— What to do —
Would you please copy all of the data exactly, skipping the images?

— Available data —
----

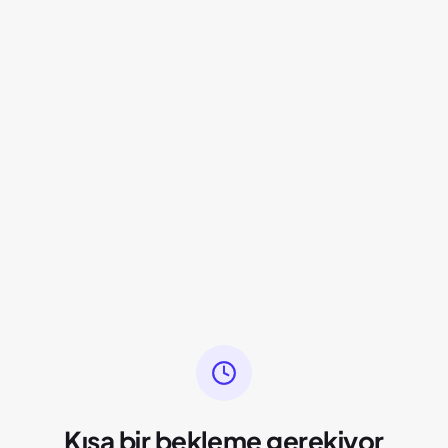
Kısa bir bekleme gerekiyor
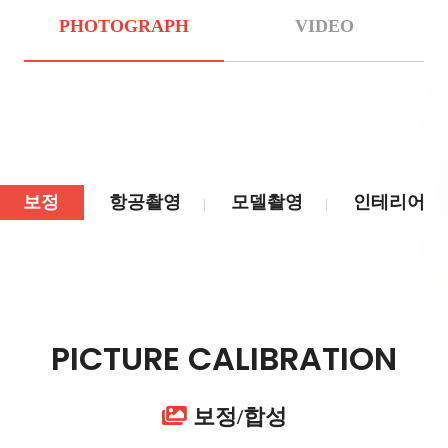
PHOTOGRAPH
VIDEO
보정
항공촬영
모델촬영
인테리어
PICTURE CALIBRATION
보정/합성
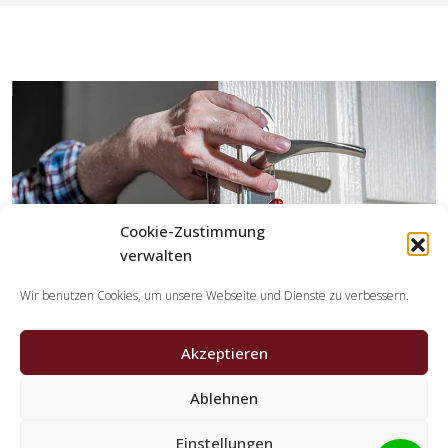
Cookie-Zustimmung
verwalten
Wir benutzen Cookies, um unsere Webseite und Dienste zu verbessern.
Akzeptieren
Ablehnen
Welche Tätigkeiten erledigen die Partner der
Schlüsseldienst Spezialisten?
Einstellungen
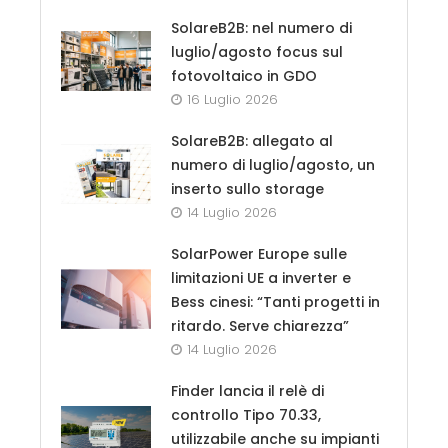
SolareB2B: nel numero di
luglio/agosto focus sul
fotovoltaico in GDO
16 Luglio 2026
SolareB2B: allegato al
numero di luglio/agosto, un
inserto sullo storage
14 Luglio 2026
SolarPower Europe sulle
limitazioni UE a inverter e
Bess cinesi: “Tanti progetti in
ritardo. Serve chiarezza”
14 Luglio 2026
Finder lancia il relè di
controllo Tipo 70.33,
utilizzabile anche su impianti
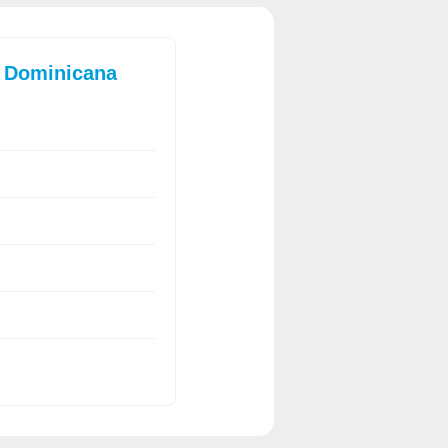
a Dominicana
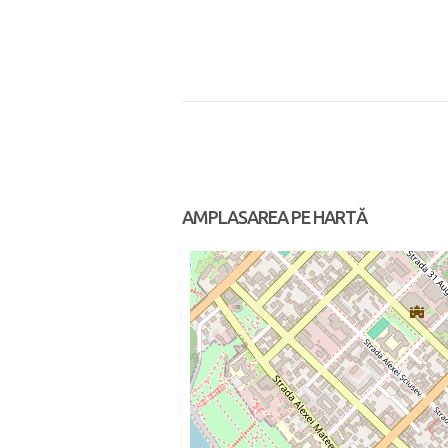
AMPLASAREA PE HARTĂ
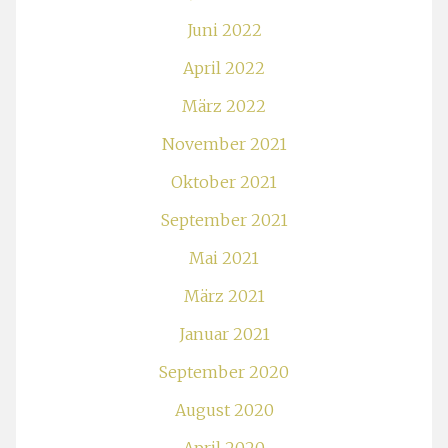
Juni 2022
April 2022
März 2022
November 2021
Oktober 2021
September 2021
Mai 2021
März 2021
Januar 2021
September 2020
August 2020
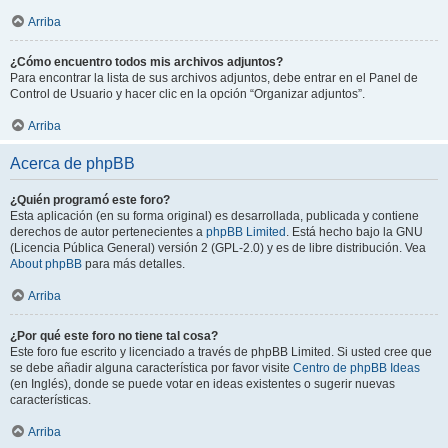
Arriba
¿Cómo encuentro todos mis archivos adjuntos?
Para encontrar la lista de sus archivos adjuntos, debe entrar en el Panel de
Control de Usuario y hacer clic en la opción “Organizar adjuntos”.
Arriba
Acerca de phpBB
¿Quién programó este foro?
Esta aplicación (en su forma original) es desarrollada, publicada y contiene
derechos de autor pertenecientes a
phpBB Limited
. Está hecho bajo la GNU
(Licencia Pública General) versión 2 (GPL-2.0) y es de libre distribución. Vea
About phpBB
para más detalles.
Arriba
¿Por qué este foro no tiene tal cosa?
Este foro fue escrito y licenciado a través de phpBB Limited. Si usted cree que
se debe añadir alguna característica por favor visite
Centro de phpBB Ideas
(en Inglés), donde se puede votar en ideas existentes o sugerir nuevas
características.
Arriba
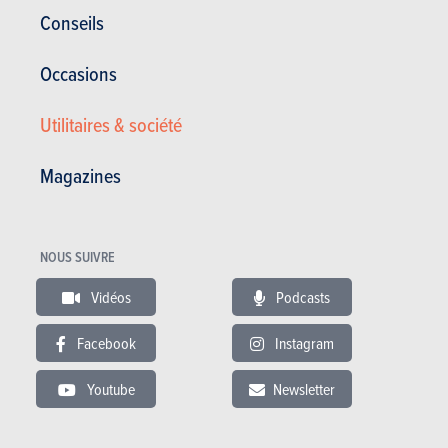
Subaru
Conseils
Legacy (2014)
Occasions
PLUS COMMERCIALISÉE
Utilitaires & société
PRIX
Magazines
DIESEL
NC
NOUS SUIVRE
En savoir plus
Vidéos
Podcasts
Facebook
Instagram
Youtube
Newsletter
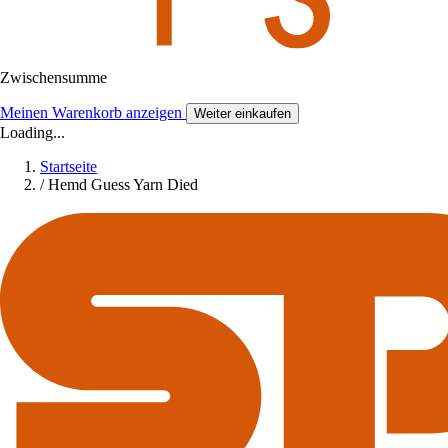
Zwischensumme
Meinen Warenkorb anzeigen
Weiter einkaufen
Loading...
Startseite
/
Hemd Guess Yarn Died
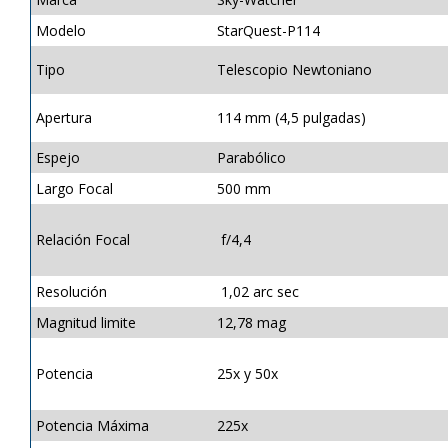
Modelo
StarQuest-P114
Tipo
Telescopio Newtoniano
Apertura
114 mm (4,5 pulgadas)
Espejo
Parabólico
Largo Focal
500 mm
Relación Focal
f/4,4
Resolución
1,02 arc sec
Magnitud limite
12,78 mag
Potencia
25x y 50x
Potencia Máxima
225x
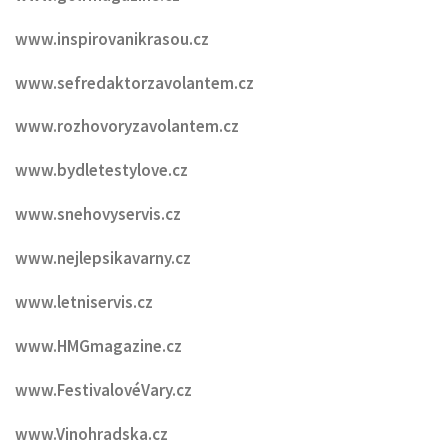
www.inspirovanikrasou.cz
www.sefredaktorzavolantem.cz
www.rozhovoryzavolantem.cz
www.bydletestylove.cz
www.snehovyservis.cz
www.nejlepsikavarny.cz
www.letniservis.cz
www.HMGmagazine.cz
www.FestivalovéVary.cz
www.Vinohradska.cz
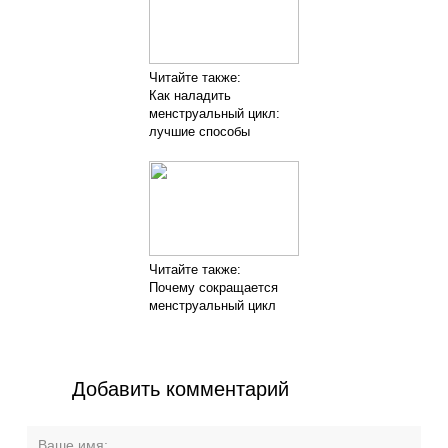
Читайте также:
Как наладить
менструальный цикл:
лучшие способы
Читайте также:
Почему сокращается
менструальный цикл
Добавить комментарий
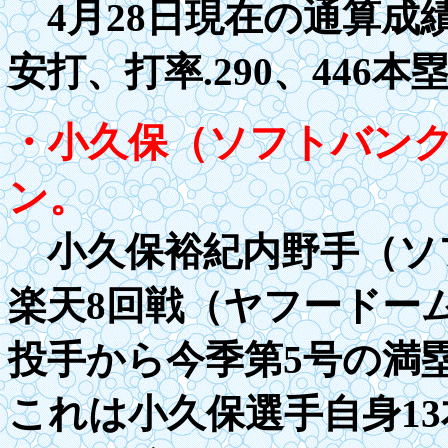
4月28日現在の通算成
安打、打率
.29
0、
4
46本
・小久保（ソフトバン
ン。
小久保裕紀内野手（ソフ
楽天8回戦（ヤフードー
投手から今季第
5
号の満
これは小久保選手自身
1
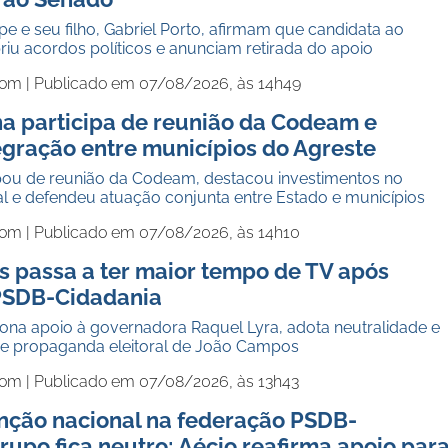
pe e seu filho, Gabriel Porto, afirmam que candidata ao
u acordos políticos e anunciam retirada do apoio
com |
Publicado em 07/08/2026, às 14h49
ha participa de reunião da Codeam e
egração entre municípios do Agreste
pou de reunião da Codeam, destacou investimentos no
al e defendeu atuação conjunta entre Estado e municípios
com |
Publicado em 07/08/2026, às 14h10
 passa a ter maior tempo de TV após
PSDB-Cidadania
na apoio à governadora Raquel Lyra, adota neutralidade e
e propaganda eleitoral de João Campos
com |
Publicado em 07/08/2026, às 13h43
nção nacional na federação PSDB-
rupo fica neutro; Aécio reafirma apoio par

----

— Answer to the problem —
Kısa bir bekleme gerekiyor
PHOTOGRAPH
VIDEO
보정
항공촬영
모델촬영
인테리어
PICTURE CALIBRATION
보정/합성
Cookie-Zustimmung
verwalten
Wir benutzen Cookies, um unsere Webseite und Dienste zu verbessern.
Akzeptieren
Ablehnen
Welche Tätigkeiten erledigen die Partner der
Schlüsseldienst Spezialisten?
Einstellungen
SolareB2B: nel numero di
luglio/agosto focus sul
fotovoltaico in GDO
16 Luglio 2026
SolareB2B: allegato al
numero di luglio/agosto, un
inserto sullo storage
14 Luglio 2026
SolarPower Europe sulle
limitazioni UE a inverter e
Bess cinesi: “Tanti progetti in
ritardo. Serve chiarezza”
14 Luglio 2026
Finder lancia il relè di
controllo Tipo 70.33,
utilizzabile anche su impianti
a Dominicana
AMPLASAREA PE HARTĂ
Juni 2022
April 2022
März 2022
November 2021
Oktober 2021
September 2021
Mai 2021
März 2021
Januar 2021
September 2020
August 2020
Arriba
¿Cómo encuentro todos mis archivos adjuntos?
Para encontrar la lista de sus archivos adjuntos, debe entrar en el Panel de
Control de Usuario y hacer clic en la opción “Organizar adjuntos”.
Arriba
Acerca de phpBB
¿Quién programó este foro?
Esta aplicación (en su forma original) es desarrollada, publicada y contiene
derechos de autor pertenecientes a
phpBB Limited
. Está hecho bajo la GNU
(Licencia Pública General) versión 2 (GPL-2.0) y es de libre distribución. Vea
About phpBB
para más detalles.
Arriba
¿Por qué este foro no tiene tal cosa?
Este foro fue escrito y licenciado a través de phpBB Limited. Si usted cree que
se debe añadir alguna característica por favor visite
Centro de phpBB Ideas
(en Inglés), donde se puede votar en ideas existentes o sugerir nuevas
características.
Arriba
Subaru
Conseils
Legacy (2014)
Occasions
PLUS COMMERCIALISÉE
Utilitaires & société
PRIX
Magazines
DIESEL
NC
NOUS SUIVRE
En savoir plus
Vidéos
Podcasts
Facebook
Instagram
Youtube
Newsletter
Zwischensumme
Meinen Warenkorb anzeigen
Weiter einkaufen
Loading...
Startseite
/
Hemd Guess Yarn Died
Modelo
StarQuest-P114
Tipo
Telescopio Newtoniano
Apertura
114 mm (4,5 pulgadas)
Espejo
Parabólico
Largo Focal
500 mm
Relación Focal
f/4,4
Resolución
1,02 arc sec
Magnitud limite
12,78 mag
Potencia
25x y 50x
Potencia Máxima
225x
www.inspirovanikrasou.cz
www.sefredaktorzavolantem.cz
www.rozhovoryzavolantem.cz
www.bydletestylove.cz
www.snehovyservis.cz
www.nejlepsikavarny.cz
www.letniservis.cz
www.HMGmagazine.cz
www.FestivalovéVary.cz
www.Vinohradska.cz
Читайте также:
Как наладить
менструальный цикл:
лучшие способы
Читайте также:
Почему сокращается
менструальный цикл
Добавить комментарий
4月28日現在の通算成
安打、打率
.29
0、
4
46本
・小久保（ソフトバン
ン。
小久保裕紀内野手（ソフ
楽天8回戦（ヤフードー
投手から今季第
5
号の満
これは小久保選手自身
1
pe e seu filho, Gabriel Porto, afirmam que candidata ao
u acordos políticos e anunciam retirada do apoio
com |
Publicado em 07/08/2026, às 14h49
ha participa de reunião da Codeam e
egração entre municípios do Agreste
pou de reunião da Codeam, destacou investimentos no
al e defendeu atuação conjunta entre Estado e municípios
com |
Publicado em 07/08/2026, às 14h10
 passa a ter maior tempo de TV após
PSDB-Cidadania
na apoio à governadora Raquel Lyra, adota neutralidade e
e propaganda eleitoral de João Campos
com |
Publicado em 07/08/2026, às 13h43
nção nacional na federação PSDB-
rupo fica neutro; Aécio reafirma apoio par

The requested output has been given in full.